I turn my body from the sun. What ho, Tashtego! let me hear thy hammer. Oh! ye three unsurrendered spires of mine; thou uncracked keel; and only god-bullied hull; thou firm deck, and haughty helm, and Pole-pointed prow,—death-glorious ship! must ye then perish, and without me? Am I cut off from the last fond pride of meanest shipwrecked captains? Oh, lonely death on lonely life! Oh, now I feel my topmost greatness lies in my topmost grief. Ho, ho! from all your furthest bounds, pour ye now in, ye bold billows of my whole foregone life, and top this one piled comber of my death! Towards thee I roll, thou all-destroying but unconquering whale; to the last I grapple with thee; from hell’s heart I stab at thee; for hate’s sake I spit my last breath at thee. Sink all coffins and all hearses to one common pool! and since neither can be mine, let me then tow to pieces, while still chasing thee, though tied to thee, thou damned whale! Thus, I give up the spear!
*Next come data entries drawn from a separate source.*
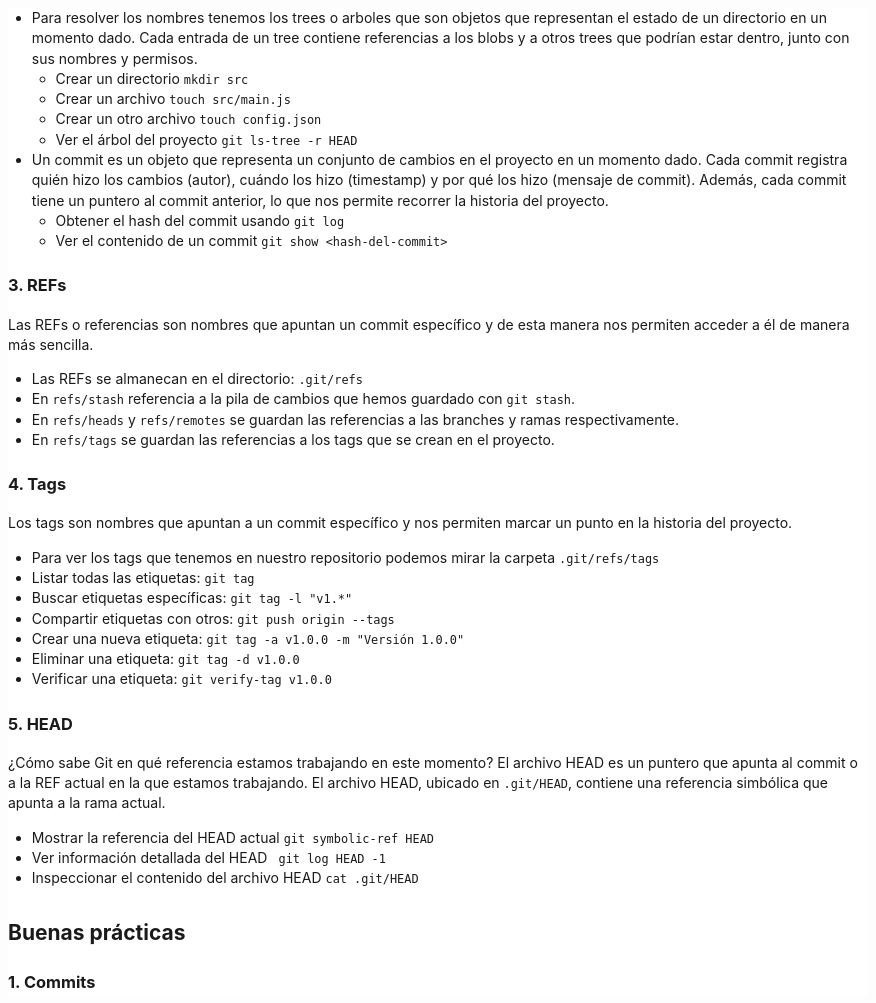 - Para resolver los nombres tenemos los trees o arboles que son objetos que representan el estado de un directorio en un momento dado. Cada entrada de un tree contiene referencias a los blobs y a otros trees que podrían estar dentro, junto con sus nombres y permisos.
  - Crear un directorio ```mkdir src```
  - Crear un archivo ```touch src/main.js```
  - Crear un otro archivo ```touch config.json```
  - Ver el árbol del proyecto ```git ls-tree -r HEAD```
- Un commit es un objeto que representa un conjunto de cambios en el proyecto en un momento dado. Cada commit registra quién hizo los cambios (autor), cuándo los hizo (timestamp) y por qué los hizo (mensaje de commit). Además, cada commit tiene un puntero al commit anterior, lo que nos permite recorrer la historia del proyecto.
  - Obtener el hash del commit usando `git log`
  - Ver el contenido de un commit ```git show <hash-del-commit>```

### 3. REFs

Las REFs o referencias son nombres que apuntan un commit específico y de esta manera nos permiten acceder a él de manera más sencilla.

- Las REFs se almanecan en el directorio: ```.git/refs```
- En ```refs/stash``` referencia a la pila de cambios que hemos guardado con ```git stash```.
- En ```refs/heads``` y ```refs/remotes``` se guardan las referencias a las branches y ramas respectivamente.
- En ```refs/tags``` se guardan las referencias a los tags que se crean en el proyecto.

### 4. Tags

Los tags son nombres que apuntan a un commit específico y nos permiten marcar un punto en la historia del proyecto.

- Para ver los tags que tenemos en nuestro repositorio podemos mirar la carpeta ```.git/refs/tags```
- Listar todas las etiquetas: ```git tag```
- Buscar etiquetas específicas: ```git tag -l "v1.*"```
- Compartir etiquetas con otros: ```git push origin --tags```
- Crear una nueva etiqueta: ```git tag -a v1.0.0 -m "Versión 1.0.0"```
- Eliminar una etiqueta: ```git tag -d v1.0.0```
- Verificar una etiqueta: ```git verify-tag v1.0.0```

### 5. HEAD

¿Cómo sabe Git en qué referencia estamos trabajando en este momento? El archivo HEAD es un puntero que apunta al commit o a la REF actual en la que estamos trabajando.
El archivo HEAD, ubicado en `.git/HEAD`, contiene una referencia simbólica que apunta a la rama actual.

- Mostrar la referencia del HEAD actual ```git symbolic-ref HEAD```
- Ver información detallada del HEAD ``` git log HEAD -1```
- Inspeccionar el contenido del archivo HEAD ```cat .git/HEAD```

## Buenas prácticas

### 1. Commits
The most famous of the lines is, of course, “to the last I grapple with thee; from hell’s heart I stab at thee; for hate’s sake I spit my last breath at thee”. (It was also quoted very well by the dying Khan, in Star Trek II: The Wrath of Khan, as Khan self-destructed his ship to try to kill Kirk. Ricardo Montalbán was a good actor.) You wouldn’t think that Murder, She Wrote could pull this sort of true drama off, but somehow it did.
I’ve never seen CSI and have no intention of seeing it, so I can’t comment on it, but I find it curious that the only place this murder device has been used was in long-running TV shows, which have a huge demand for material, and only after many years. And in the Murder, She Wrote episode they played somewhat fast and loose with the wall having an open cavity in it. They never really showed us that it had that feature.
I wonder why this is. Is it just that copying the greats feels cheap? But copying the greats is usually the best strategy for a writer, at least while making it one’s own. Mediocrity borrows, genius steals, and all that.
Perhaps it’s just that the disguised suicide of The Problem of Thor’s Bridge is so recognizable? If a body was found on a bridge with a chip in the stonework, a modern audience might scream if the detective does not immediately dredge the lake or stream for the gun. Yet, I have not seen even variants of this—murdering someone and then dropping the gun over a bridge with a rock on a rope to disguise the murder as suicide-disguised-as-murder. With modern materials one need not even use a rock a a counterweight. Elastics, springs, and other things would expand the range of hiding places for a murder weapon. It is, at least, an interesting direction to explore.